Origin Game 1: Queensland report card
IT ended as the biggest pantsing in Queensland's history on their own turf.
What coach Kevin Walters does next will determine whether it's the definitive end to the single greatest era Origin has seen.
Because wherever he looked across the board, it wasn't pretty. Not least the seismic calls made by the coach himself 10 days earlier.
Weighed. Measured. And found wanting. The gulf between the two Origin packs has ebbed back and forth in recent years, but here it was blown to Kingdom Come.
With no Matt Scott the Queensland resistance lasted all of five minutes, despite rookie Dylan Napa shooting out of the line like Donald Trump at a NATO summit.
Along with Josh Papalii, Napa did the most damage early on while the Maroons remained in it - producing 59 and 48 running metres respectively in their first stints.
Elsewhere Nate Myles was willing, but largely ineffective - summing up the veteran's stocks and putting him firmly in the firing line.
Josh McGuire went about his work - 112 metres and 43 tackles diligently, but Matt Gillett and Cam Smith won't enjoy watching that one back.
Typically among Queensland's most bankable big gamers, Gillett tallied six missed tackles for the match and five in the first 20 minutes, including a manhandling from Andrew Fifita that led to the Blues first try.
Smith meanwhile was found out trailing on the inside in defence for NSW's second - the killer blow on the stroke of halftime.
Unable to spark his side behind a beaten pack, the skipper managed just one run in his 40th Origin, though his 43 tackles did restore his customary position atop the tackle count.
Not much to be done behind a pack so plainly outgunned, especially when half your scrumbase pairing is taken out by friendly fire.
Anthony Milford will do well to remember much of his interstate debut after being cleaned up by Corey Oates, claiming an eye for an eye in the same calamitous play where Will Chambers took Mitchell Pearce's head off.
The Maroons were down 18-4 and up against it at that point, but Milford's fleet feet had just started to hint he could tear a tired NSW defence apart.

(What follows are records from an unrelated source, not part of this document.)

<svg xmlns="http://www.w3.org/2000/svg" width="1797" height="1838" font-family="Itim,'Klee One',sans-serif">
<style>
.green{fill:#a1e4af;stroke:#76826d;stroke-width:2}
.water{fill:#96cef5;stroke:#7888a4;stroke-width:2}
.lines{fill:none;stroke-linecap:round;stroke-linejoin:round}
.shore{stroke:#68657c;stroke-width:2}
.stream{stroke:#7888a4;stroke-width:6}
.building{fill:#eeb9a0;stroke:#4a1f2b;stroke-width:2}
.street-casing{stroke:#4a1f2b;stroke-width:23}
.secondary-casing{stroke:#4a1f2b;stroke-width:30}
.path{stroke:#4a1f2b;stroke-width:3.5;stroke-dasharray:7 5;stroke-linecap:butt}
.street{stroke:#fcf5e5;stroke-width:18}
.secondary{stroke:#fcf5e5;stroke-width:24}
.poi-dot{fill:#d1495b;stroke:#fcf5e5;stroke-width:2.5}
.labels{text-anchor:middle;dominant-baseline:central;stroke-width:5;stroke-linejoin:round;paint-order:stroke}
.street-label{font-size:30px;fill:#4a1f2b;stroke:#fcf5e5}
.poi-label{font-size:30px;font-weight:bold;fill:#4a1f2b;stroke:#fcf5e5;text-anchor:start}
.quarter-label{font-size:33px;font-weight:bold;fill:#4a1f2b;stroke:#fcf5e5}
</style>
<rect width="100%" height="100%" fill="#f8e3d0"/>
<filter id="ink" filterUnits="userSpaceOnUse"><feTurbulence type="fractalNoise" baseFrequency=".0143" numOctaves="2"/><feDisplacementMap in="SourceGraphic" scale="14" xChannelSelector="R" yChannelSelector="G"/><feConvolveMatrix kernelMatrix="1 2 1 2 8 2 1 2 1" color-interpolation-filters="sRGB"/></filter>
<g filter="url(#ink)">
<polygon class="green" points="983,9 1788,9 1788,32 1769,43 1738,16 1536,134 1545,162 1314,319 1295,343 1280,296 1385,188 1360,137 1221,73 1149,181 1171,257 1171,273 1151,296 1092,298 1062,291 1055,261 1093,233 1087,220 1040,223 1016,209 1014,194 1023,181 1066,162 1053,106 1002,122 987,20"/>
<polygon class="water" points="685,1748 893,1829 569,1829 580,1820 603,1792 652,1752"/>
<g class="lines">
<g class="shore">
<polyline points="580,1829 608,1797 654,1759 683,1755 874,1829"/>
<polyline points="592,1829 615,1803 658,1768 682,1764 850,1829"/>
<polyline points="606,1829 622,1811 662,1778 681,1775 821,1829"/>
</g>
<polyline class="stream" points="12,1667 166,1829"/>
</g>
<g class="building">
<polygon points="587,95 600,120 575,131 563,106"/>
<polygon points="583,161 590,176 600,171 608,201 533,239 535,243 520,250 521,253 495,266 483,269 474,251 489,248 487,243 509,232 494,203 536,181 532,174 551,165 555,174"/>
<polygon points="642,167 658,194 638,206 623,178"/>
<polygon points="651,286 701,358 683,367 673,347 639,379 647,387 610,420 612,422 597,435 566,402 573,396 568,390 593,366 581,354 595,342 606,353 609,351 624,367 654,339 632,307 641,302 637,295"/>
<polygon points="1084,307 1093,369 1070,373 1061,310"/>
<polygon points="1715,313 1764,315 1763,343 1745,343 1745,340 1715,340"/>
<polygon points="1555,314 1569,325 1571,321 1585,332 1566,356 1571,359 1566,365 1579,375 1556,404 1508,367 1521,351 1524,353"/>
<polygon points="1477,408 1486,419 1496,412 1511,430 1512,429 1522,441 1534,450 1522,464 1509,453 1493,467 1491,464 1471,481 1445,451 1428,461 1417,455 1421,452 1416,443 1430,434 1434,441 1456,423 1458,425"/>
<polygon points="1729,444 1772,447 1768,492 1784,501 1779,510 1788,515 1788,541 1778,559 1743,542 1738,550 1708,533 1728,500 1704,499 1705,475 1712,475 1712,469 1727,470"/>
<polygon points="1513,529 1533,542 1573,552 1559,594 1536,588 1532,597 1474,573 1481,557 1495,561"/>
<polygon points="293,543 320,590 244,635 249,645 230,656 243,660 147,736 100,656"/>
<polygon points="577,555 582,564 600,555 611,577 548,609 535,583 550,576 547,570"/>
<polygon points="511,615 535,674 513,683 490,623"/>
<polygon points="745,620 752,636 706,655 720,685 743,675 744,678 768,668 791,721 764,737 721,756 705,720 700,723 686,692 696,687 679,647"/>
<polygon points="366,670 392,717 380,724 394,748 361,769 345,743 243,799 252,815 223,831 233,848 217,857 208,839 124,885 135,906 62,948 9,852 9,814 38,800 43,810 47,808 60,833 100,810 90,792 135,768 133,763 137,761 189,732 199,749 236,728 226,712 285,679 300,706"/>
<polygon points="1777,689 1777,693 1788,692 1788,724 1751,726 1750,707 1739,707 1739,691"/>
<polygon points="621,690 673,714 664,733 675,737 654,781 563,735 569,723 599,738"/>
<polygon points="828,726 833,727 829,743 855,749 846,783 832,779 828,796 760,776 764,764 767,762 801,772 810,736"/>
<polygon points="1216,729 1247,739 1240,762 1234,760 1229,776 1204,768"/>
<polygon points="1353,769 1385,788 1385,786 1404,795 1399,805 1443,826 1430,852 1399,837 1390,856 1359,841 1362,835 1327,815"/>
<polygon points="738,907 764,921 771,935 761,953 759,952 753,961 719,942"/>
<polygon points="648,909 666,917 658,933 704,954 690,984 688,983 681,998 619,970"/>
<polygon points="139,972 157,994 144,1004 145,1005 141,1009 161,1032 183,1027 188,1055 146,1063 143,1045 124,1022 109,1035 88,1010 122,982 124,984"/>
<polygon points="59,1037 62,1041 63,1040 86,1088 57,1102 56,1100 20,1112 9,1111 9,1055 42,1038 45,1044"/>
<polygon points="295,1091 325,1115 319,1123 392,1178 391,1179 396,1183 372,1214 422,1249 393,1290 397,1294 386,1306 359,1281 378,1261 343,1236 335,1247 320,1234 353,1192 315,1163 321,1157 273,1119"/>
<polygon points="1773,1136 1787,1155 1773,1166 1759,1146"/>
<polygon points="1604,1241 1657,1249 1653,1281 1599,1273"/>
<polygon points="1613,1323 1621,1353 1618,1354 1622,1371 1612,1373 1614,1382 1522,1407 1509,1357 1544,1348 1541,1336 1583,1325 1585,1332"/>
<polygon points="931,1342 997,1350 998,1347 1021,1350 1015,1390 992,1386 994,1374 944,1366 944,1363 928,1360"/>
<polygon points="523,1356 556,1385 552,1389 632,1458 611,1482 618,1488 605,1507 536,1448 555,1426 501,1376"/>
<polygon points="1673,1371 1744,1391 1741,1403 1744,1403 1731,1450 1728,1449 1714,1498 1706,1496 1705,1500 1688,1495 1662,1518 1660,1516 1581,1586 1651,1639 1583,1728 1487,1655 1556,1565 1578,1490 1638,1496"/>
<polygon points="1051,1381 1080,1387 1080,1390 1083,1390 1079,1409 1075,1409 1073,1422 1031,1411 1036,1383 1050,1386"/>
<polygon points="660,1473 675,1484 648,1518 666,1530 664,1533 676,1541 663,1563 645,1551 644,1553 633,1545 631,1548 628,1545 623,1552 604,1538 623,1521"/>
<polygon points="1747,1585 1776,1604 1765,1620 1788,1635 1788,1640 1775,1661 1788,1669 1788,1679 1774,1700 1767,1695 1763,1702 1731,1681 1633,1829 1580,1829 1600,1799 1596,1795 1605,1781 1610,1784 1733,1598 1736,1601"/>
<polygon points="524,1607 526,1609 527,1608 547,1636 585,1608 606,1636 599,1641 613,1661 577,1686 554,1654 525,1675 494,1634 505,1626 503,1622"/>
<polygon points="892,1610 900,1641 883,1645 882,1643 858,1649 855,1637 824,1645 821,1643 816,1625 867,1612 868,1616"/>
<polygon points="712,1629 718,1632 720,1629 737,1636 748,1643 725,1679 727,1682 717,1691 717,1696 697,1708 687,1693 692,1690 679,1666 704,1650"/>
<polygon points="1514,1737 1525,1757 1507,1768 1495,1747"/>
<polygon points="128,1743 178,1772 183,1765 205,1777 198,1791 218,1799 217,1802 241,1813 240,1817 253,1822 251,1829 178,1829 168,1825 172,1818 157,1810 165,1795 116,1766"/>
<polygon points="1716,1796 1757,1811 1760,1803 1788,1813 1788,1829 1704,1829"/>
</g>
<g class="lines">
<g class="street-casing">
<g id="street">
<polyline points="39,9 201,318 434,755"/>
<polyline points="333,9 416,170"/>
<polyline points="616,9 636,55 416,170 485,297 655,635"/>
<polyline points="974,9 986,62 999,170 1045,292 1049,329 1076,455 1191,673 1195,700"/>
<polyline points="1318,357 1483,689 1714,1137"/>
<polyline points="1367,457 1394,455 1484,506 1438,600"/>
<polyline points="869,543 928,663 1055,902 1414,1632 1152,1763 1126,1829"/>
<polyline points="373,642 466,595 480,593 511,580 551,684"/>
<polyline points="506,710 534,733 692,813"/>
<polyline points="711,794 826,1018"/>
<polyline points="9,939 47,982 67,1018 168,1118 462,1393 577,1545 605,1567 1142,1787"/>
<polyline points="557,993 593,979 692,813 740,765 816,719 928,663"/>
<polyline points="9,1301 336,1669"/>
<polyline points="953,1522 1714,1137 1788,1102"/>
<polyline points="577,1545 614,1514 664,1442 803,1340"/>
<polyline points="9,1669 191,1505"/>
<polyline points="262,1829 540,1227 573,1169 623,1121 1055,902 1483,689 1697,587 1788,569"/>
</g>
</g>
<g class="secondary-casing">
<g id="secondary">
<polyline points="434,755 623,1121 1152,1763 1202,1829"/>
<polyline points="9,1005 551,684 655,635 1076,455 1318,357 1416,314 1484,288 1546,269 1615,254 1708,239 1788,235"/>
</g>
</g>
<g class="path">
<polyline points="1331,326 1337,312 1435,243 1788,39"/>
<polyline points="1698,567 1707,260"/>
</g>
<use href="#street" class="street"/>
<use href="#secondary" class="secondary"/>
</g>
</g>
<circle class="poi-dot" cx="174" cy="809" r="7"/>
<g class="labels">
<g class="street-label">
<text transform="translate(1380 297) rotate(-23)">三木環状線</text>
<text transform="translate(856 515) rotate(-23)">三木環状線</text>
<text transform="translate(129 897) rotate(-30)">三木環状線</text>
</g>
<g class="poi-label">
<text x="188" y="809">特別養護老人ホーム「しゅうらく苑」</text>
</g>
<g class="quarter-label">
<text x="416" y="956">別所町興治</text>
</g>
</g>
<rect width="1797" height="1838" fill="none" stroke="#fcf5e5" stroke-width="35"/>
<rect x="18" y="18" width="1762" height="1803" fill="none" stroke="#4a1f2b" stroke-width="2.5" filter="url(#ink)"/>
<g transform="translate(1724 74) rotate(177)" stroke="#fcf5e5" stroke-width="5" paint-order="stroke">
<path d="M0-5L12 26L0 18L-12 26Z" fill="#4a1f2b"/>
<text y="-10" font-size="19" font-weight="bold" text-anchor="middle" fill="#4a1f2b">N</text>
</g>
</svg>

A couple of darts prior to halftime showed the promise he was picked on, but that's as far as the kid got.
Senior man Cooper Cronk looked equally likely whenever he came down Jarryd Hayne's left channel, creating the space for two of Queensland's five line-breaks.
His pinpoint cross field kick for Oates produced the Maroons only points for the night, but beyond that there wasn't much more to be done.
Flankmen Corey Oates and Dane Gagai can hold their heads highest out of this Maroons mob.
With 249 metres, 12 tackle busts and Oates' four-pointer between them, Queensland's wingers proved their best performers with strong efforts under the high ball to boot.
One step inside them Will Chambers more than held his own in a running battle with Josh Dugan - finishing with a surprising 188 metres and eight tackle busts.
But Justin O'Neill was given the bath of his life by Jarryd Hayne, and won't be seen again at this level for a while yet.
The goal line fumble straight into the arms of Fifita for a fourth Blues try "sealed it" according to his skipper Smith, and with Val Holmes and Billy Slater somehow not in the original line-up, no one can genuinely expect O'Neill to keep them out of the next one.
Much like the rest of the spine, Darius Boyd never got much of a look-in, though had some fine moments in defence.
A first half try-saver on James Tedesco proved the pick of them.
Outgunned by their opposites, and can expect changes for Sydney.
Michael Morgan - energetic in attack but hardly electric - deserves another crack, though a game-high eight missed tackles is cause for concern.
Sam Thaiday and Jacob Lillyman provided heavy contact once or twice, but paled in comparison to the 192 metres amassed by Blues big man David Klemmer.
With Jarrod Wallace waiting in the wings, Lillyman is the man most under threat.
Right there with him sits Aidan Guerra, whose 18 months of indifferent club form continued with a dropped ball over the line, admittedly when NSW had it in the bag.
Kevin Walters was under no illusions. Taking the reins from Mal Meninga was never going to be a picnic.
Delicately wrapping up the greatest team in Origin history - that transition just got seriously prickly.
Walters and his fellow selectors wear the debatable selections in this 17, all of which backfired at Suncorp - the O'Neill and Myles calls spectacularly so.
As predicted, tactically the Maroons found pay dirt in targeting Hayne, but couldn't unleash Milford or Boyd as planned.
That came down to the cattle up front rather than any failed plan around their use. In turn it comes back to selections.
And that comes round for Walters once more in a fortnight's time.